Presse-Archiv 2002
Tiere leiden unter höchst gradigen Deformationen und Entzündungen
Ziegen in erbärmlichem Zustand
02.08.2002
Darmstadt-Dieburg - Gesundheitsschäden von teilweise extremem Ausmaß weisen die 133 Ziegen auf, die das Veterinäramt - wie berichtet - vor einer Woche (am 25. Juli) auf einem "Gnadenbrothof" im vorderen Odenwald gegen den massiven Widerstand der Besitzerin beschlag nahmt hat. Bei ersten Untersuchungen wurden schwerste chronische Schäden an Klauen und Gelenken festgestellt.
Zahlreiche Tiere können sich aufgrund von Deformationen und Entzündungen kaum noch fortbewegen, humpeln, kriechen, sind teilweise außerstande, sich aufzurichten. "Die Befunde sind noch weitaus schlimmer, als wir erwartet hatten", sagt Dr. Christa Wilczek, die stellvertretende Leiterin des Veterinäramts. Die Tiere befänden sich in einem erbärmlichen Zustand. Durch fachkundige Behandlung versucht man jetzt, möglichst viele von ihnen zu retten und die Voraussetzungen für ein wenigstens einigermaßen artgemäßes Leben zu schaffen.
Alle beschlagnahmten Ziegen sind mit der so genannten Moderhinke infiziert, einer höchst ansteckenden, im fortgeschrittenen Stadium äußerst schmerzhaften Krankheit, bei der sich das Horn an den Zehen allmählich zersetzt. An ihrem derzeitigen Aufenthaltsort befinden sich die Tiere deshalb außer Kontaktweite zu anderen Viehbeständen. Weil notwendige Pflegemaßnahmen unterblieben oder nicht fachgerecht ausgeführt wurden, sind zudem die Klauen der Ziegen verwachsen, teilweise höchst gradig verformt und zu Klumpfüßen oder Stelzen degeneriert. Diese Beeinträchtigungen haben vielfach bereits massive Gelenkschäden hervorgerufen. Weil sie sich vor Schmerzen nicht auf den Beinen halten, oft ohnehin nur schräg und schief stehen können, rutschen die betroffenen Tiere zur Entlastung auf den abgewinkelten Vorderläufen. Dies wiederum führt zu extrem dicken Schwielen. Bei einer Reihe von Böcken und Ziegen wurden auch noch starke Hautveränderungen an Brust, Bauch und Flanken festgestellt, deren Ursache noch abzuklären ist.

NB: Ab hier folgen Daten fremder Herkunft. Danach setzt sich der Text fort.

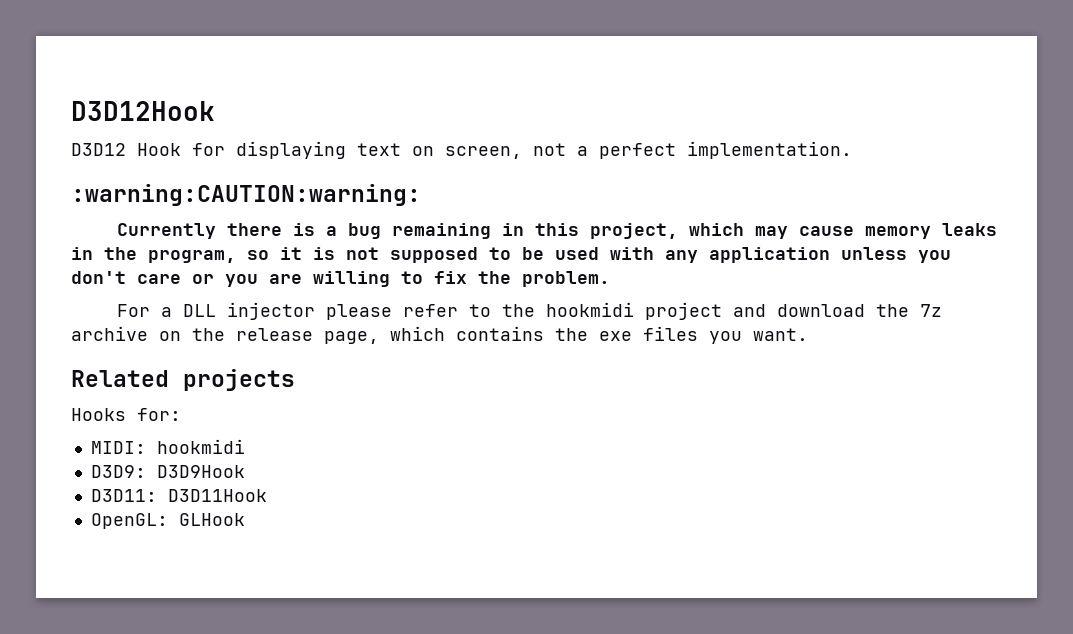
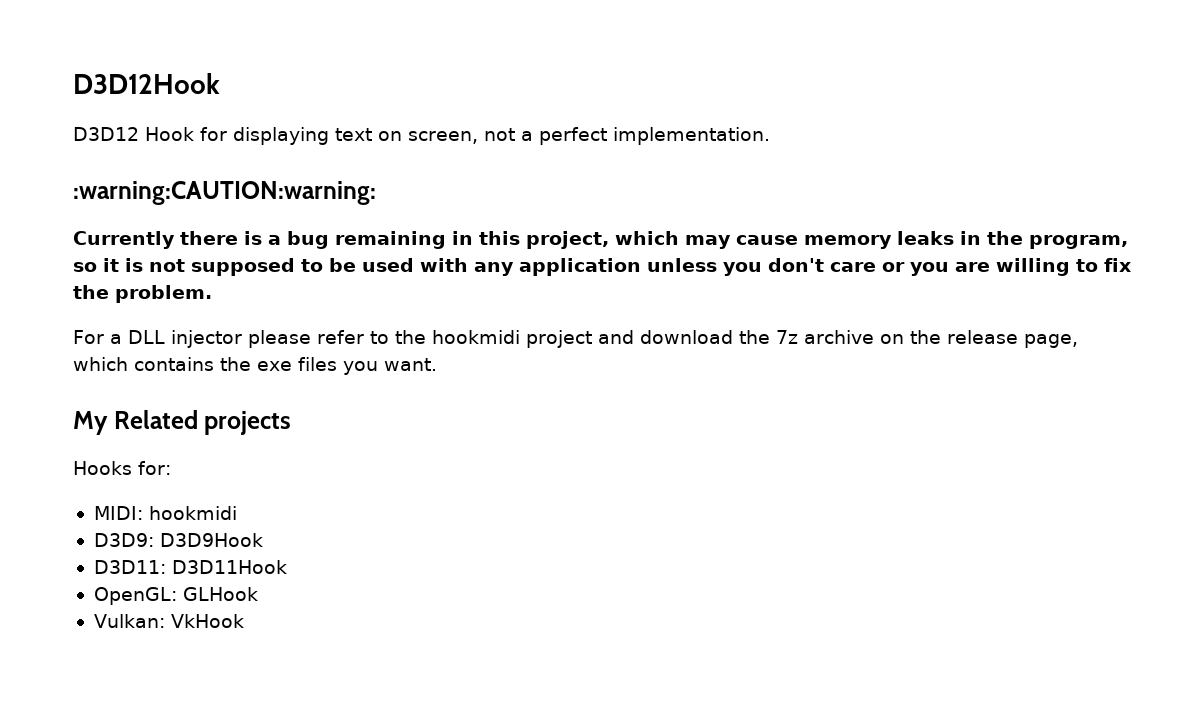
(808, 334) none -> [73,411,108,435] My
(245, 519) none -> [93,614,244,628] // Vulkan: VkHook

Als besonders erschütternd beschreibt die Amtstierärztin den Anblick eines Lämmchens, das nur noch über eine Klaue verfügt. Die anderen Beinen sind verkürzt und enden in Stümpfen. Nach Angaben der Eigentümerin handelt es sich dabei um ihre "Hausziege mit Stammplatz auf der Couch". Tatsächlich aber war das Geschöpf von Behördenmitarbeitern hilflos im Gelände vorgefunden worden. Wegen der Schwere der Tierschutzverstöße muss die Frau mit einem Strafverfahren rechnen. Es ist nicht beabsichtigt, ihr die Ziegen zurückzugeben.